Priefer got emotional when asked what he regretted most about what transpired between him and Kluwe.

The biggest thing I regret is I brought a lot of bad publicity to the Minnesota Vikings and I felt like I let my family down,” Priefer said, choking up as he finished his sentence.

Wrong answer, Coach.

When you say that we should round up a group of human beings, put them on an island to be murdered, your biggest regret should not be that the remark created embarrassing publicity.  Your biggest regret should be that you said something unbelievably hateful and hurtful about your fellow man.  You should regret that you infected the world with verbal violence that, intended or not, really does feed and rationalize actual violence against gays and lesbians.   You should regret that you stood in the way of the cause of equality and freedom of speech when you bullied an employee who championed those uniquely American values.

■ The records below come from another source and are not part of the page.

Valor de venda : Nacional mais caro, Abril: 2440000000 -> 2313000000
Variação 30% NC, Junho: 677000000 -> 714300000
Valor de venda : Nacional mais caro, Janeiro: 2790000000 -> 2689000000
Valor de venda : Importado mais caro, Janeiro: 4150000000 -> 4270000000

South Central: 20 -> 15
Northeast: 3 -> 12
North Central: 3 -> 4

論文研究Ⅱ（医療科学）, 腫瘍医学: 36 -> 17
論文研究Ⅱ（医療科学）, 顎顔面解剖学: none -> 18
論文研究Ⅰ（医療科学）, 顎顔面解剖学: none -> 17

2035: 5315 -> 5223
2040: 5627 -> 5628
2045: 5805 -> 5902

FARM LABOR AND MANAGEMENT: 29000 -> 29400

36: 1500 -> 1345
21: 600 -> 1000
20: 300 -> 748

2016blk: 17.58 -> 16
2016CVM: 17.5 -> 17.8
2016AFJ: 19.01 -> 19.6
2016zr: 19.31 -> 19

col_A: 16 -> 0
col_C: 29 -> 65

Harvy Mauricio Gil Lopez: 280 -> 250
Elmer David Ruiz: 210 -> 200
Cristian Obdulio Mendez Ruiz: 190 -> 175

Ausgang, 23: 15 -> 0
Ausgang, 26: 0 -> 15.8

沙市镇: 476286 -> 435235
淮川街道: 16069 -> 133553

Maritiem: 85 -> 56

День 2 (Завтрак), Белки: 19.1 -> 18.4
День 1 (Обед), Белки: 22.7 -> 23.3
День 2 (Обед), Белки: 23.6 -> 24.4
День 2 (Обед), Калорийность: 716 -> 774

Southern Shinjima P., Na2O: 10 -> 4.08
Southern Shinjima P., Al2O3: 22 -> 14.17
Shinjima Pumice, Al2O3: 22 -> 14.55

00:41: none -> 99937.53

Those are the right lessons, the more meaningful lessons.

Coach Priefer clearly still thinks everything is all about football.  Human rights?  Sure, whatever.  Hate speech feeding hate crimes?  Shrug.  Freedom of speech?  Whatever.  No, Mike regrets that he got caught slamming Kluwe and the gays because it created a distraction from football and an embarrassment to his football organization.  Football, football, football.

I hope someone is dreaming up an industrial strength sensitivity class for this guy, because it is going to take one kick ass class for him to get it.  In that class, they need to show Priefer how many morons with heads full of Priefer-esque “jokes” humiliate, maim and kill people, solely because of who they love.  They need to show examples of how power-drunk employers throughout history have punished African Americans, women, workers’ rights champions and others courageous enough to stand up for American values.

I also hope they line up a management class for Priefer’s boss, Vikings Head Coach Mike Zimmer who told the Pioneer Press:

“I’ve had a chance to visit with Mike Priefer on numerous occasions, almost every single day, to find out what kind of person he is,” Zimmer said. “I knew his father. I know what kind of family guy he is. He made a mistake. So I just go by what I see; I don’t go by what I hear.”

“I just go by what I see, not by what I hear.”  Are you serious?  This guy just repeatedly lied to you, and you’re still saying that you  just go by what you see when you look at the guy and his background?

With that kind of attitude, Coach Zimmer is poised to sweep all kinds of future personnel problems under the rug.  Allegations of sexual violence, domestic abuse, or criminal activity?  “I just go by what I see, not by what I hear about those allegations, and I don’t see a rapist when I look him in the eye.”

The Vikings organization’s words and actions show that it looks upon Priefer’s “nuke the gays” remark as a PR embarrassment, and little more.  Make it go away with some obligatory spin. But they need to take off their football goggles for a brief second to learn the truly important lessons stemming from this ugly episode.